Dr Guleria stated that strategies to combat COVID-19 are being changed from time-to-time after eight months into learning a lot from the infection. He added that numerous other manifestations of the virus have been noticed beyond just the lungs after initial thoughts of it being only a viral pneumonia.
"As we have known more and more about COVID-19, we have released it causes many extra pulmonary manifestations. This is basically the fact that this virus enters into cells through ACE2 receptors which although are present abundantly in upper airways and lungs, they are also present in many organs and thus other organs are also affected. We have seen many patients who presented with features which have not been predominantly pulmonary but extra pulmonary manifestations," Dr Guleria said in a statement.
Although pulmonary manifestations press on to be in control in a majority of the coronavirus cases, there is a significant number of patients who have displayed manifestations which may be along with pulmonary manifestations or may be without pulmonary manifestations, he stated. Dr Guleria further stressed, "We as clinicians need to have a high index of suspicion during this pandemic - when to suspect, treat and isolate these patients so that we can provide them good quality care,".

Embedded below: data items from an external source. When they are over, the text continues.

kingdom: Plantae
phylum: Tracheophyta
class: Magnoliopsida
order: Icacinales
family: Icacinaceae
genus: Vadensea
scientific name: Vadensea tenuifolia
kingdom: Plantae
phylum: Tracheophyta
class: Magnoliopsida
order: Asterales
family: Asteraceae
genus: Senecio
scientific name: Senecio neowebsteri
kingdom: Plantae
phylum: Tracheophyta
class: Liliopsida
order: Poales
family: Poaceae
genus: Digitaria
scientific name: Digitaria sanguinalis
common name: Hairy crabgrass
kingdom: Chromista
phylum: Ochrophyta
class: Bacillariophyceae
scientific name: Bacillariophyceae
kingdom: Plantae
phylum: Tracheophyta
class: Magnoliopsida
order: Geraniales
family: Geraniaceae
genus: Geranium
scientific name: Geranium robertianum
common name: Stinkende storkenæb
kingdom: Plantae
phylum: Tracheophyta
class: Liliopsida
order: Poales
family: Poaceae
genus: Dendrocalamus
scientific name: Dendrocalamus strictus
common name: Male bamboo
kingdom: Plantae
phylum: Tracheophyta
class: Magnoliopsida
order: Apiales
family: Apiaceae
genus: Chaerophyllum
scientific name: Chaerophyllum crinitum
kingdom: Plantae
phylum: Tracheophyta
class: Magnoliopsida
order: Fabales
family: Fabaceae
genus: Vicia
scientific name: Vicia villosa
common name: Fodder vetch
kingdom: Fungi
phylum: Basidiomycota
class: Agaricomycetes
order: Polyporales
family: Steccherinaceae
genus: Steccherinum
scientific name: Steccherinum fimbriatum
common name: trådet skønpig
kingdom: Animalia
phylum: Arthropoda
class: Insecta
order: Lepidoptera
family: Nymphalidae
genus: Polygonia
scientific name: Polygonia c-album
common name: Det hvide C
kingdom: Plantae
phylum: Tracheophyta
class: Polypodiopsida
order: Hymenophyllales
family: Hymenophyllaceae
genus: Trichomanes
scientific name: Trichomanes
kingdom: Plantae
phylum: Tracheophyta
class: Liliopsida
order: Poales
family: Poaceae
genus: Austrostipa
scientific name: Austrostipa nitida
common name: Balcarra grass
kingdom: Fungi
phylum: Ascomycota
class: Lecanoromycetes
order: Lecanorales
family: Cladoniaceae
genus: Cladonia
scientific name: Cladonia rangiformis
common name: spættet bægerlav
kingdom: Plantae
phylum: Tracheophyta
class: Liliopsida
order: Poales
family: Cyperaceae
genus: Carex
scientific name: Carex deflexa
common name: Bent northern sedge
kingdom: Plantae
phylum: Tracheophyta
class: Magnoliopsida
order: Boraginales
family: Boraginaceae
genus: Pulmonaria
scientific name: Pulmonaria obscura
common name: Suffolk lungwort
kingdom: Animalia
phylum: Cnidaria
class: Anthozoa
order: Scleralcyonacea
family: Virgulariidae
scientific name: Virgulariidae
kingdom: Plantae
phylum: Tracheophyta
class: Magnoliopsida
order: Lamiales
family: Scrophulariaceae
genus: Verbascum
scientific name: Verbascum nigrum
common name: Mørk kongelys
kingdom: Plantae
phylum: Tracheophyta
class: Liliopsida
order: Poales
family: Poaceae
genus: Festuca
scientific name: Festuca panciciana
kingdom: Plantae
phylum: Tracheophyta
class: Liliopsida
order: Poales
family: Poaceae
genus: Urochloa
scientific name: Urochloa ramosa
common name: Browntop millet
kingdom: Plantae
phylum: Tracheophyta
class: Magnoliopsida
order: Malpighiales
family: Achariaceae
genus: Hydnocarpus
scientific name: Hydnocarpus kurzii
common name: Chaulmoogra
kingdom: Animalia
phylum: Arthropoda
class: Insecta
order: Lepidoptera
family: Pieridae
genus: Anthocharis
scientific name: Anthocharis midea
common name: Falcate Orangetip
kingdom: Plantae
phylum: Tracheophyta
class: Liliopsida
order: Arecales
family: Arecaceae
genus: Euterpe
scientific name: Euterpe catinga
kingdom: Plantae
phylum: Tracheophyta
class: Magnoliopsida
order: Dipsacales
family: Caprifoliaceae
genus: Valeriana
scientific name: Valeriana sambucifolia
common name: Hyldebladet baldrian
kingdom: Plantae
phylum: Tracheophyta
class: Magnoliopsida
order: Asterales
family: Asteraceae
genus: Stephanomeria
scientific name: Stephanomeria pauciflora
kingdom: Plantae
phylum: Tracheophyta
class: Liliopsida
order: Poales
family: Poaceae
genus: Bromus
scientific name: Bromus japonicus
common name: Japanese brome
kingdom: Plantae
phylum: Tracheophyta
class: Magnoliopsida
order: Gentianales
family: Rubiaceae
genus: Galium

A number of coronavirus cases were presented by the experts in the programme, in which the patients were labelled as asymptomatic or mild COVID, but displayed serious life-threatening extra-pulmonary manifestations such as stroke and heart blocks. "What started off as a viral pneumonia is now a multi-systemic disease. However, the jury is out whether SARS-COV2 is the culprit in these extra pulmonary manifestations or just an innocent bystander which happens to be at the wrong place at a wrong time," Dr Nischal stated. He further added, "So the classification of COVID-19 into mild, moderate and severe cases based only on respiratory symptoms should be relooked into to incorporate other organ involvement,".
Dr Nishcal further noted that patients with organ involvement should be managed as per the existing guidelines of that specific health complication. He pointed out the case of a 35-year-old man, who had headaches and vomiting, but was also found to have life-threatening cortical vein thrombosis. Upon being tested, the man was found to be COVID-19 positive and had been asymptomatic as per existing severity guidelines.
"There is a big spectrum of neurological manifestations which have been linked to COVID-19. In some patients, the brain is involved and it may lead to clotting, resulting in stroke or can cause infection and lead to encephalitis or other complications which have nothing to do with lungs," Dr Padma said.
Furthermore, Dr Ambuj's team cited a patient with a very low pulse rate and was identified to be COVID-19 positive. In order to improve the heart rate, he required initial support with a few medicines. "Normally pacemakers are put in such patients to improve their heart rate but based on experiences documented in literature, we realised some of these could be due to COVID-19, so a pacemaker was not put and her heart rate gradually improved with supportive treatment,", he said.
In his statement, Dr Roy said, "Sometimes, the electrical pulse system of the heart which gives rise to heart beat can be affected in COVID-19 and it is self-limiting and improves with time. So these patients who would otherwise normally require a pacemaker may not even need it. However, more evidence is needed to be definitive about this as it is a new disease and limited information and experience regarding it is available as of now,".